Chi considera questi edifici orribili, così come è stato percepito l’eclettismo vittoriano che ora tanto apprezziamo, deve compiere un considerevole atto di agilità mentale per accettare il nuovo corso."

Alla riscoperta del movimento postmoderno, Terry Farrell e altri hanno pubblicato libri che cercano di ridare vita a questo movimento. All’inizio del 2018, il Soane Museum di Londra ha organizzato una mostra sulla fase radicale del movimento postmoderno. Ovviamente il lavoro di Ettore Sottsass continua a richiamare l’interesse dei musei, come testimoniano le mostre a lui dedicate al Met Breuer di New York, alla Triennale di Milano e allo CSAC di Parma, sebbene lo stesso Sottsass non si sarebbe mai definito un postmoderno. La nuova ala della National Gallery di Londra di Robert Venturi e Denise Scott Brown è appena stata inserita nell’elenco degli edifici di interesse nazionale. La torre AT&T di Philip Johnson a New York sta per ricevere lo stesso riconoscimento. Chi considera questi edifici orribili, così come è stato percepito l’eclettismo vittoriano che ora tanto apprezziamo, deve compiere un considerevole atto di agilità mentale per accettare il nuovo corso. Anche la decisione del Victoria and Albert Museum di acquisire una sezione di due piani del complesso di case popolari di Robin Hood Lane degli Smithsons e di esporla alla Biennale di Architettura di Venezia del 2018 ha dato da pensare a chi riteneva questi edifici disumanizzanti per chi vi abitava.

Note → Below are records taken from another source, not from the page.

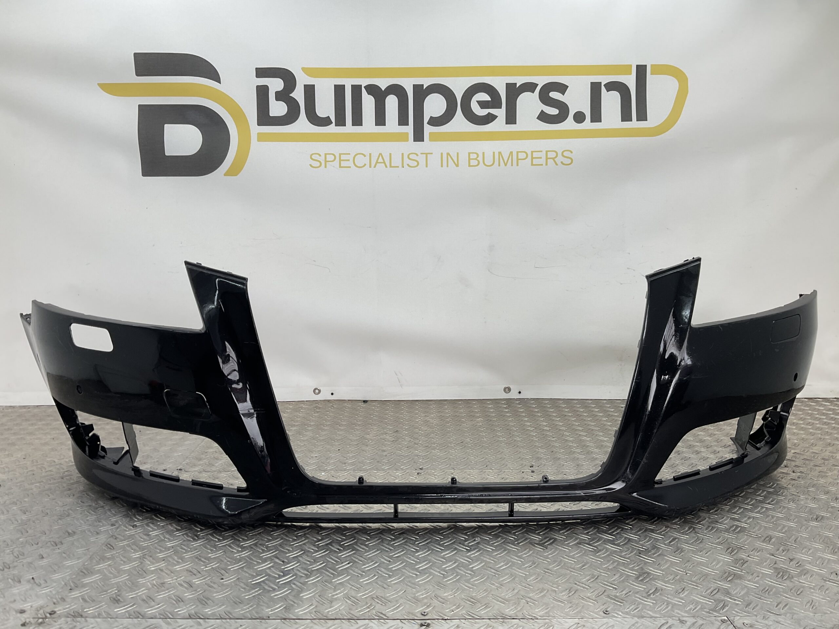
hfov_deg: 61.7
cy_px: 314
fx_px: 703
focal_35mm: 29
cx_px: 420
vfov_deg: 48.2
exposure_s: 1/136
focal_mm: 3
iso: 16
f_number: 1.8
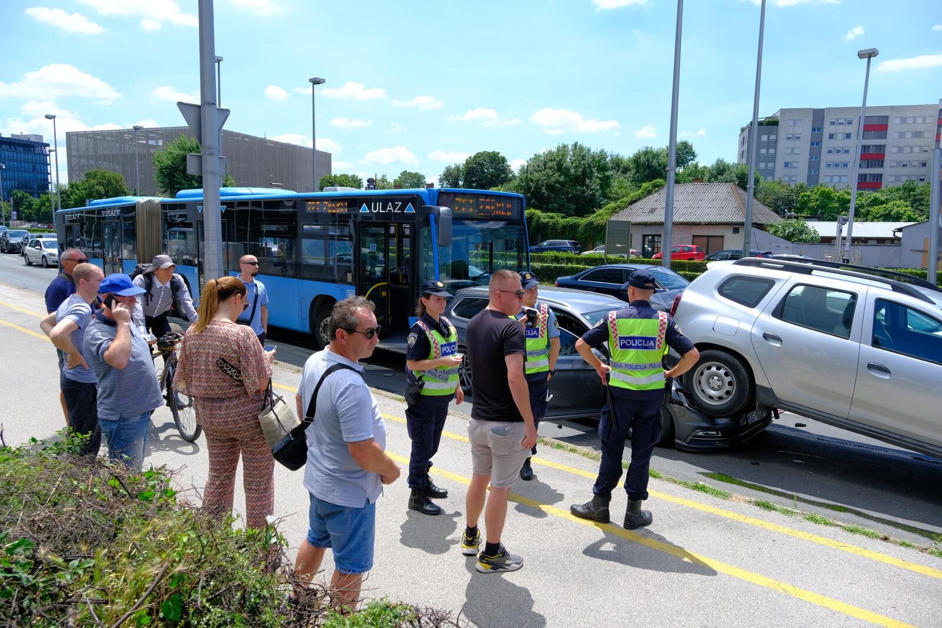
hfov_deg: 73.7
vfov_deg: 53.1
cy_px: 314
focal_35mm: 24
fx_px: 628
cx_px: 471
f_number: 4
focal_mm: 16
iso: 200
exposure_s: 1/1000
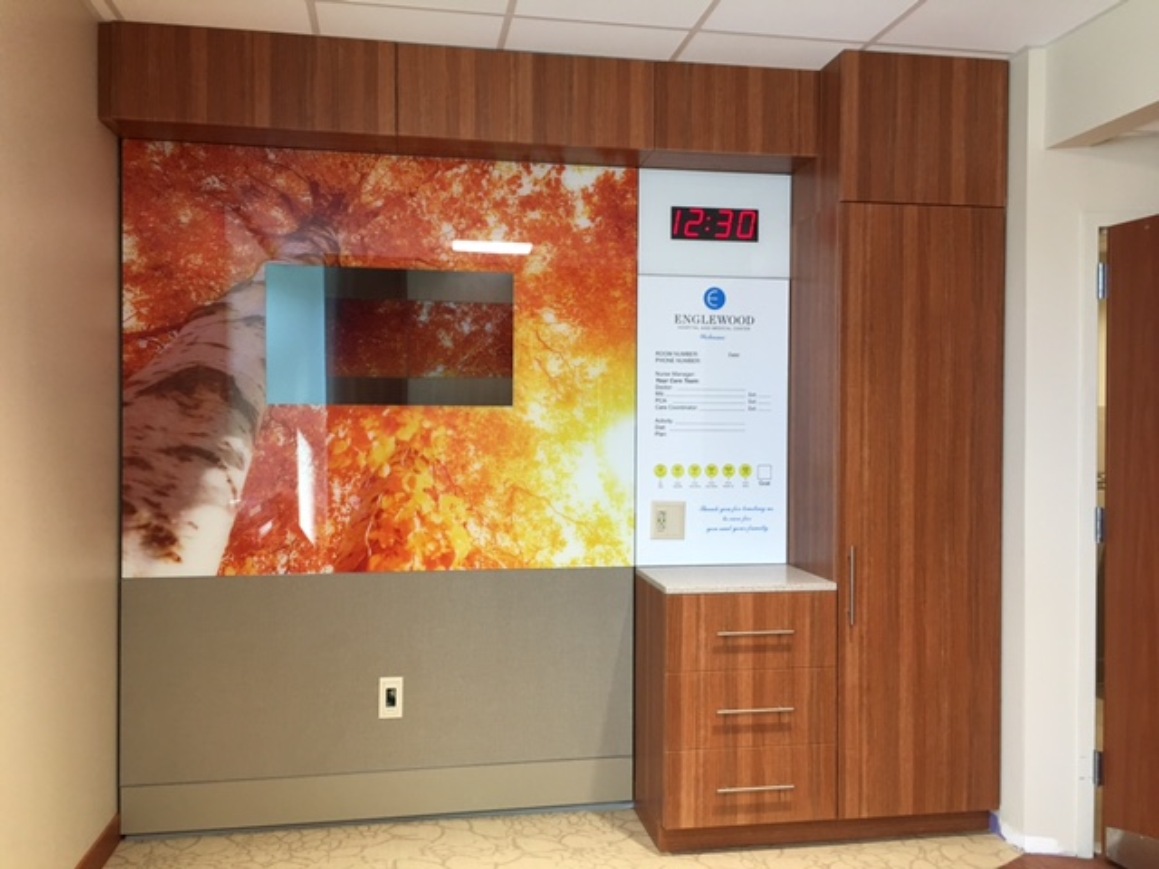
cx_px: 580
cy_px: 434
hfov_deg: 61.7
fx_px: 971
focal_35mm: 29
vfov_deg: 48.2
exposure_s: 1/33
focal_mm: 4.15
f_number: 2.2
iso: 50
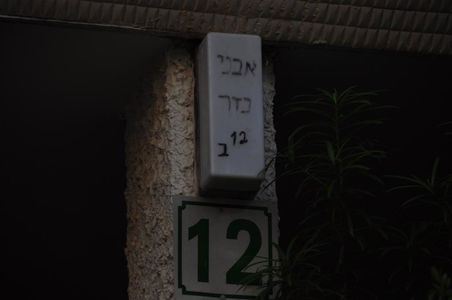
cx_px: 226
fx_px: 2821
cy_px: 150
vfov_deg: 6.1
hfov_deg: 9.2
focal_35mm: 225
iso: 450
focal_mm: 150
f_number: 5.6
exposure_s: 1/1000
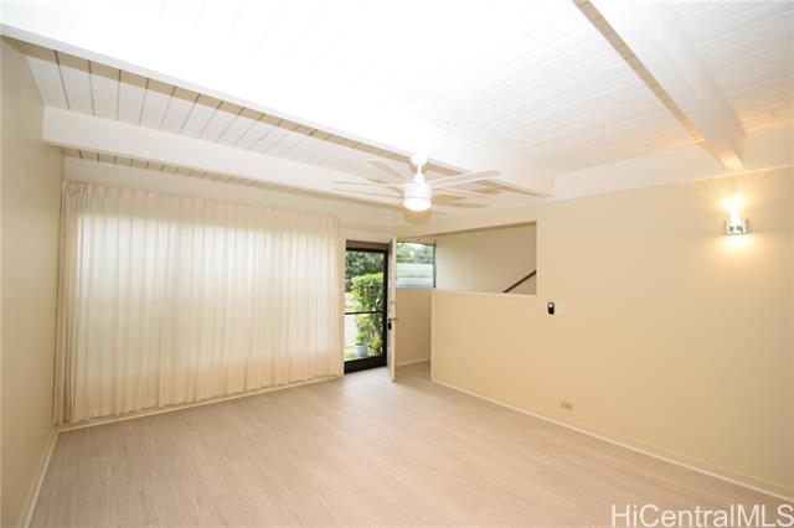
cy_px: 264
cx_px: 397
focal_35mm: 15
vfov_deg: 77.3
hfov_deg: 100.4
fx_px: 331
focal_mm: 10
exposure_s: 1/100
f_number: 5
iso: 800
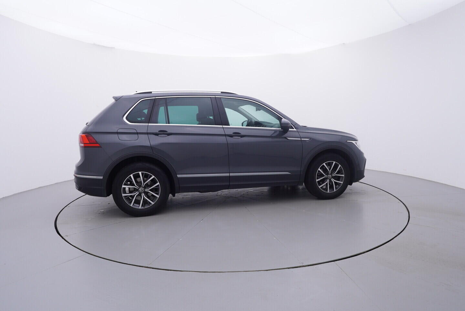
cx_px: 232
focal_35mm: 22
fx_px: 291
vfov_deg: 56.2
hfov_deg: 77.3
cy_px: 156
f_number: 5
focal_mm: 15
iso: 200
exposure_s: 1/80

Essendo il più recente dei due movimenti, il postmodernismo non è stato ancora reso totalmente innocuo. È sufficientemente forte da essere ancora fonte di controversie. C’è chi ritiene che in architettura il movimento postmoderno abbia fornito un supporto ideologico alla distruzione dell’edilizia popolare nel Regno Unito e negli Stati Uniti. L’uso che Jencks ha fatto della drammatica fotografia della demolizione, realizzata con la dinamite degli appartamenti Pruitt-Igoe a St Louis, è stato un modo per minare la fede nella legittimazione dell’idea stessa di edilizia sociale. Altri giungono addirittura a vedere nel postmodernismo la radice del movimento della post-verità. Questi due ritorni non sono esclusivamente il risultato di una semplice tendenza editoriale. Riflettono il modo in cui vediamo il nostro recente passato e il cambiamento dei gusti nel tempo. James Laver, curatore del Victoria and Albert Museum, negli anni Quaranta del secolo scorso ha formulato quella che egli ha definito scherzosamente (ma non troppo) la legge di Laver, per descrivere l’andamento delle mode. Un abito è indecente quando è troppo avanti rispetto ai tempi. È audace quando è in anticipo di poco sui tempi, ed è elegante se si inserisce perfettamente nel proprio tempo. Poi viene rapidamente considerato obsoleto, per diventare infine orrendo. In seguito, qualcuno lo troverà inevitabilmente divertente, poi carino, indi affascinante, prima di trasformarsi in qualcosa di bello. Laver misurava queste fasi in decenni. Adesso la moda si muove molto più velocemente mentre in architettura questa formula si può ancora applicare.